I thought that 10ns was too coarse, when most PLL-based GPSDO get much higher accuracy with 8-bit ADCs. But maybe that just doesn't matter enough when the input jitter is very high to begin with.
Even the simplest TCXO is more stable than the GNSS up to a few ten s. The OCXO has the crossover at a few hundred s, and the Rubidium atomic clock at over one thousand s.
At these time scales, the jitter of the 1PPS measurement averages out very well and should not be a serious limitation.

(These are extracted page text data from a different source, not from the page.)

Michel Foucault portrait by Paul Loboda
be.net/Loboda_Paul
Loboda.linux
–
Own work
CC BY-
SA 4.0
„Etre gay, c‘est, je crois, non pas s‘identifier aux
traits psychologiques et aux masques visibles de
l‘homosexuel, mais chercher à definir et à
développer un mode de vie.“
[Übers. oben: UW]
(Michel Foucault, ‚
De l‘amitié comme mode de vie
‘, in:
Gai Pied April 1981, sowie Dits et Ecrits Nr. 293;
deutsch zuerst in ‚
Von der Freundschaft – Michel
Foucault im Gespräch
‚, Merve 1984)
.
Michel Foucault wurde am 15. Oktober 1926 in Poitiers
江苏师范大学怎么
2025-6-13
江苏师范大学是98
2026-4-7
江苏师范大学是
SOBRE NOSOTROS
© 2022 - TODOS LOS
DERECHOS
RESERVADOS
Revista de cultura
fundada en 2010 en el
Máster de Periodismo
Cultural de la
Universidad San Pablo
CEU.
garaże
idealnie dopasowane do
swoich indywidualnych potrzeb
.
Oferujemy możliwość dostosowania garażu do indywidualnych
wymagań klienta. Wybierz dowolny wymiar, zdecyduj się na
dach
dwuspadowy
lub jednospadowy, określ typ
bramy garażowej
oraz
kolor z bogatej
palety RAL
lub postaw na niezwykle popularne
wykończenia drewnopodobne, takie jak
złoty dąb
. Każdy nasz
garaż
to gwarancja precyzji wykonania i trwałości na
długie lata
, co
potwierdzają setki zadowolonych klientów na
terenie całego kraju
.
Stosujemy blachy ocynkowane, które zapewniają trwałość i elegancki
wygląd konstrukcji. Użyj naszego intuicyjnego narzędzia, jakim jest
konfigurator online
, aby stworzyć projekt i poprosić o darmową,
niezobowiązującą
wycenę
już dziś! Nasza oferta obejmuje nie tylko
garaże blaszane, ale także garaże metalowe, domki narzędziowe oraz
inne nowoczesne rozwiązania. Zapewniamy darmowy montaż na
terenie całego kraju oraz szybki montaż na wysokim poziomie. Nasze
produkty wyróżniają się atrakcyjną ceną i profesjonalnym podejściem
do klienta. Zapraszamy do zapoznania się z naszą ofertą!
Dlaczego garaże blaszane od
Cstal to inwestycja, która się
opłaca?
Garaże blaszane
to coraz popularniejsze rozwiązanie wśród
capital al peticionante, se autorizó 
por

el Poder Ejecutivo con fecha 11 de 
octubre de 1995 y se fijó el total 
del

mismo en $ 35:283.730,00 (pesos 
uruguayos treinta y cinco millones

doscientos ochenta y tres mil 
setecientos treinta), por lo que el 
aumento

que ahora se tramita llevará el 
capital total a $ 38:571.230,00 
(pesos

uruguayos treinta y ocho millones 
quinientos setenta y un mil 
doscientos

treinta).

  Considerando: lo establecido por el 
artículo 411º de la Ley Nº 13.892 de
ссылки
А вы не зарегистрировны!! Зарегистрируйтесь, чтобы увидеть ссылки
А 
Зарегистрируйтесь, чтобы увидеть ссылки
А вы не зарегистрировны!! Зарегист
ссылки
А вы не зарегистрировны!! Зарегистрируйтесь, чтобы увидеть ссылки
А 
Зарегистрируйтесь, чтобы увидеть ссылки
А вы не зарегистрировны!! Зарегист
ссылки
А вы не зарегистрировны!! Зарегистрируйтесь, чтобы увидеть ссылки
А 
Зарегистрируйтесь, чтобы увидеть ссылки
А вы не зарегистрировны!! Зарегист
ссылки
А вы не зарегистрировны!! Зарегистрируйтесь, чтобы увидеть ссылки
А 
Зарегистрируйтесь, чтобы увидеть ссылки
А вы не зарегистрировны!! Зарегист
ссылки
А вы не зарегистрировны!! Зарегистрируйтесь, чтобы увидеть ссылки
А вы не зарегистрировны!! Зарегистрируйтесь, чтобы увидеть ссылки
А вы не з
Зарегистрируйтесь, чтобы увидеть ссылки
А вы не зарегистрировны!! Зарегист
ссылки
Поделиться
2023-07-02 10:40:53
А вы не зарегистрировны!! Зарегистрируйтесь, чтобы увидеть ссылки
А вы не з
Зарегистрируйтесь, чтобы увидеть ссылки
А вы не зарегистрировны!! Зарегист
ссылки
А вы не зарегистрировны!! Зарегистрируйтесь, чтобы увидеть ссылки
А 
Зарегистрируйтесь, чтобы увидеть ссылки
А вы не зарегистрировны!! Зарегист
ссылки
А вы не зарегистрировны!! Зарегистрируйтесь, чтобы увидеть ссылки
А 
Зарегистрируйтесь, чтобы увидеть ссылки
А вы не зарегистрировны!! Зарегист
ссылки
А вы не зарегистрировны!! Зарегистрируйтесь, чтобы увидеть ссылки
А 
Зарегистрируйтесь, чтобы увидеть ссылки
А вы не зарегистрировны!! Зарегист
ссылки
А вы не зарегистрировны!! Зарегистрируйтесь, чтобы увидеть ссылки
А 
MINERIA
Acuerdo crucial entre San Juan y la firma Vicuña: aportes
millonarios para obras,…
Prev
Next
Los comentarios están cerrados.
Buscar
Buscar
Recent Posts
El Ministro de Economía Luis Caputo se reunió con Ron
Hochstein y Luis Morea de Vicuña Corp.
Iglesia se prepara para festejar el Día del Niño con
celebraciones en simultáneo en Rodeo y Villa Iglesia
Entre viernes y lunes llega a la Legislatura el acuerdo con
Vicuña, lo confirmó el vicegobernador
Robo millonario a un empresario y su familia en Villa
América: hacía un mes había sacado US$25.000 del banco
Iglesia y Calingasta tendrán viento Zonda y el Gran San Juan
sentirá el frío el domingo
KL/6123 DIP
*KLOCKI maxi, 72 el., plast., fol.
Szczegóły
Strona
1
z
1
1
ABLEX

All PLL-based GPSDO designs that I've seen measure the difference between the rising edge of the 1PPS signal to the next rising edge of the 10MHz clock (or vice versa). You're basically using the kind of analog interpolation that's also used in frequency counters to get sub-10MHz clock cycle granularity. (See here: https://tomverbeure.github.io/2023/06/16/Frequency-Counting-...).
I understand that you can still implement a PLL with a pure digital 10ns counter (I've once designed one to create a 12.288MHz I2S clock out of a very jitters 48kHz audio sample tick), but I'm wondering what the benefits are of using the analog interpolator.
If the input 1PPS signal is so jittery, when do you get diminishing returns in increasing the precision of the pulse-to-pulse measurement?
I thought that 10ns was too coarse, when most PLL-based GPSDO get much higher accuracy with 8-bit ADCs. But maybe that just doesn't matter enough when the input jitter is very high to begin with.